Each IBM Sterling Order Management System service runs within the IBM SoftLayer infrastructure. The topology for every service is standard and immutable.

This environment is designed to handle your peak operation load and have high availability for the environment components. Production is the only environment that your Service Level Objective (SLO) applies to within your contract. This environment includes 24x7 support for severity 1 cases. Severity 2 and 3 cases are also supported as described in the IBM Support Guide.

The following options are available in the Production environment when you enter a case with Support:
  • Put message, browse message, and find oldest message
  • Restart the application server
  • Reset the transaction database
You and your implementation team have the following access:
  • Read-only access to logs, files, and the IBM Sterling Order Management System installation directory to view logs and diagnose issues.
  • Read-only access to logs and files to diagnose issues.
  • Full access to all business user and administrator web-based tools for IBM Sterling Order Management System.
The following diagram shows the components of the Production environment and the tools you can use to interact with it.
Sterling Order Management System production environment.

Additional environments

IBM Sterling Order Management System depends on, but does not provide, four types of environments.

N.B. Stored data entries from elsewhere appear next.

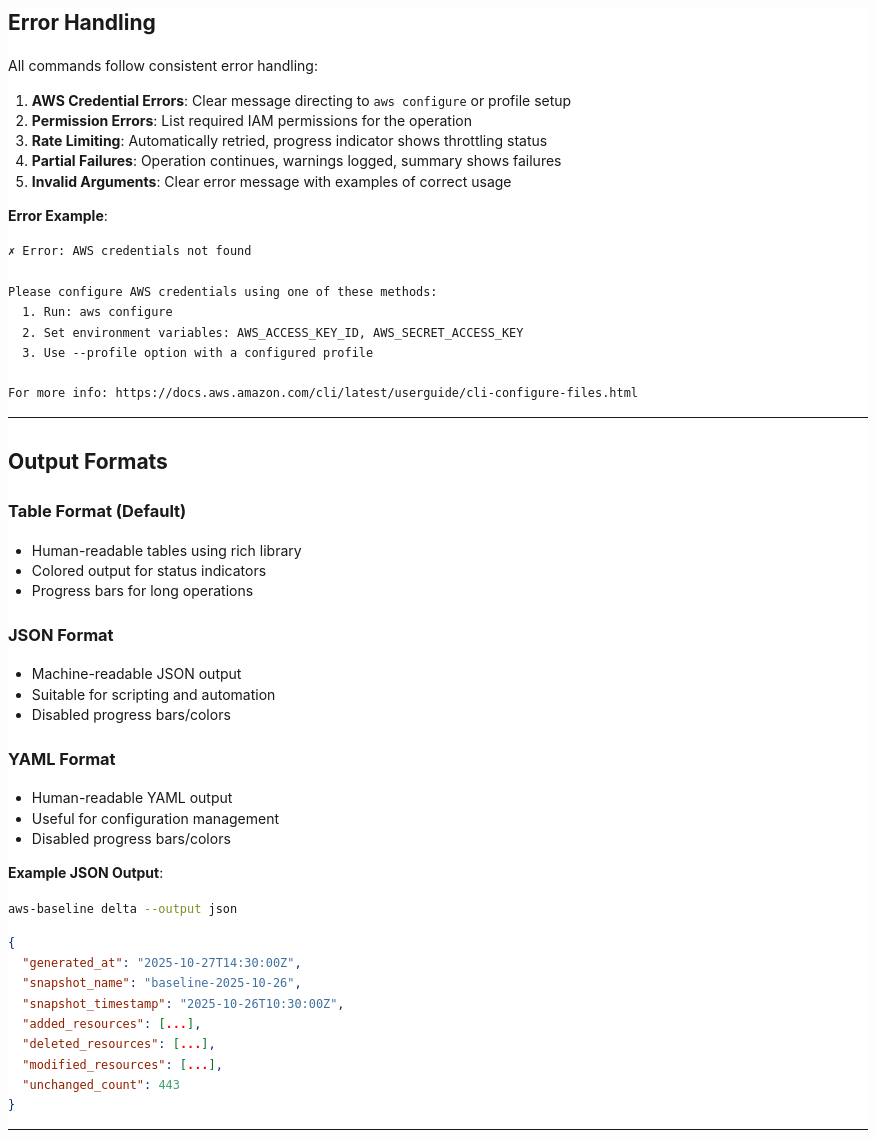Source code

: 
## Error Handling

All commands follow consistent error handling:

1. **AWS Credential Errors**: Clear message directing to `aws configure` or profile setup
2. **Permission Errors**: List required IAM permissions for the operation
3. **Rate Limiting**: Automatically retried, progress indicator shows throttling status
4. **Partial Failures**: Operation continues, warnings logged, summary shows failures
5. **Invalid Arguments**: Clear error message with examples of correct usage

**Error Example**:
```
✗ Error: AWS credentials not found

Please configure AWS credentials using one of these methods:
  1. Run: aws configure
  2. Set environment variables: AWS_ACCESS_KEY_ID, AWS_SECRET_ACCESS_KEY
  3. Use --profile option with a configured profile

For more info: https://docs.aws.amazon.com/cli/latest/userguide/cli-configure-files.html
```

---

## Output Formats

### Table Format (Default)
- Human-readable tables using rich library
- Colored output for status indicators
- Progress bars for long operations

### JSON Format
- Machine-readable JSON output
- Suitable for scripting and automation
- Disabled progress bars/colors

### YAML Format
- Human-readable YAML output
- Useful for configuration management
- Disabled progress bars/colors

**Example JSON Output**:
```bash
aws-baseline delta --output json
```

```json
{
  "generated_at": "2025-10-27T14:30:00Z",
  "snapshot_name": "baseline-2025-10-26",
  "snapshot_timestamp": "2025-10-26T10:30:00Z",
  "added_resources": [...],
  "deleted_resources": [...],
  "modified_resources": [...],
  "unchanged_count": 443
}
```

---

You or your implementation team are responsible for providing the following environments:
  • Programming environments (local machines used by developers)
  • Build server
  • Source code repository (such as SVN or Github)
    Note: Contact IBM Sales if you need help obtaining a repository tool.
  • Email server

Programming environments are the configuration of developer toolkits that each of your development team members must set up and use to develop code to customize your IBM Sterling Order Management System service. You, your development team, and your business partners are responsible for planning, creating, and owning these environments. IBM has no ownership or access to your programming environments. See the Coordinating programming responsibilities topic for more information.

The build server and source code environment is the configuration of servers, machines, and source code repositories that your developers and systems integrator must use to build your IBM Sterling Order Management System-related source code into deployable artifacts. These deployable artifacts can then be uploaded to your IBM Sterling Order Management System environments. You or your business partner are responsible for planning, creating, and owning this environment. IBM has no ownership or access to your build server and source code environment.

You can contact IBM to use a Git repository that is hosted by IBM Bluemix DevOps Services or an IBM Jazz® source control management (SCM) system as your source code repository at an additional cost.

IBM recommends the IBM Bluemix DevOps Services Delivery Pipeline. For more information, visit the IBM Bluemix® catalog and select the following options:
  1. Under the Services category, click DevOps.
  2. Select Delivery Pipeline.
  3. Click Track and Plan for project tracking.